RD277 - AIDS Drug Assistance Program Report – October 1, 2016
The Virginia Department of Health (VDH) eliminated the Virginia (VA) Acquired Immuno-deficiency Syndrome (AIDS) Drug Assistance Program (ADAP) waiting list in August 2012. As of March 31, 2016, 6,039 clients were enrolled in VA ADAP with approximately 78% receiving medications through insurance support and 22% directly receiving medications through local health departments (LHDs) or other distribution sites. Providing medication access through purchasing insurance plays a key role in ADAP sustainability.
VA ADAP provides access to life-saving medications for the treatment of Human Immunodeficiency Virus (HIV) and related illnesses for low-income clients through the provision of medications or through assistance with insurance costs. The program is primarily supported with federal Ryan White (RW) Treatment Extension Act Part B grant funding, which is distributed using a formula based on living HIV and AIDS cases to all states and territories in the United States. ADAP also receives support from state general funds. Other funding sources include Medicaid reimbursements for clients who receive retroactive eligibility and rebates from pharmaceutical manufacturers.
3,610 VA ADAP clients enrolled in qualified health plans available under the Patient Protection and Affordable Care Act (ACA) in 2016, an increase of 338 clients over 2015 ACA enrollment.
• The continuing collaboration between VDH and statewide ADAP stakeholders contributed to enrollment success. VDH provided regular updates on enrollment progress through multiple communication strategies and worked proactively with partners to identify and solve challenges to maximize insurance enrollment.
• VDH is collaborating with state-supported HIV/AIDS Resource and Consultation Centers and federally-supported AIDS Education and Training Centers to provide insurance education programs to community partners.
• Client enrollment continues to increase disproportionately to funding, and the program is increasingly reliant upon several one-time sources of funding.

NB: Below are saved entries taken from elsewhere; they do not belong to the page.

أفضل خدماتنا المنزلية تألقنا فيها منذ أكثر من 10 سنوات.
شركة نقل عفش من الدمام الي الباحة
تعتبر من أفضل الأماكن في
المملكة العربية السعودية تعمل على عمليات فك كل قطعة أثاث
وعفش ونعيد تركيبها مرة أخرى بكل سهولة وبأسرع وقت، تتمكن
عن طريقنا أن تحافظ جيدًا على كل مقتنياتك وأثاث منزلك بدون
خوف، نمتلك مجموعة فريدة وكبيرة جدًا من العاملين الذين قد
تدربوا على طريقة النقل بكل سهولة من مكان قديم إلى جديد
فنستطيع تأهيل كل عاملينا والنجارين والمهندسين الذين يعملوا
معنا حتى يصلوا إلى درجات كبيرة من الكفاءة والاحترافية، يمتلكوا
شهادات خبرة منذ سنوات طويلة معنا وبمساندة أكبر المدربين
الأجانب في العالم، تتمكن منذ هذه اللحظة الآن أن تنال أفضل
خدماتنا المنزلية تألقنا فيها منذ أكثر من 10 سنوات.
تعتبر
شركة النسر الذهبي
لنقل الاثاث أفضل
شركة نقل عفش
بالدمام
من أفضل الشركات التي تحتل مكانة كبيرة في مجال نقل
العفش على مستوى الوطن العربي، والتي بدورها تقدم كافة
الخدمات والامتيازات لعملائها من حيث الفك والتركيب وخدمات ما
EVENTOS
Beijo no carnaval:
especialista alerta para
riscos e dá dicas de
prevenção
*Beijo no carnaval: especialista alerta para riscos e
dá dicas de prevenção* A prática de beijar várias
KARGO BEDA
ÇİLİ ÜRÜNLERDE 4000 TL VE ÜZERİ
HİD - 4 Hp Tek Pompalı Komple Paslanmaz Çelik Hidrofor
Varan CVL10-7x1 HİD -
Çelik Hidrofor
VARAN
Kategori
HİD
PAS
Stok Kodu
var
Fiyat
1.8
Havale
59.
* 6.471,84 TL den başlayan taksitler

• Several variables will affect future program need, including ACA carrier availability, ACA plan premium costs and formulary composition, geographic coverage of plans, availability of rebates from the pharmaceutical industry, and whether VA will expand Medicaid to provide coverage for all persons with incomes at or below 138% of the federal poverty level (FPL).
• Expanding Medicaid could result in coverage for 68% of current VA ADAP clients with substantial cost savings to VA ADAP.
• Current projections indicate a range of additional funding needs from $8.7 million to a worst-case scenario of $36 million for April 2017 to March 2018. Careful monitoring of all variables and immediate reassessment will be necessary to determine if resources are adequate to serve all eligible clients in the next grant year (GY).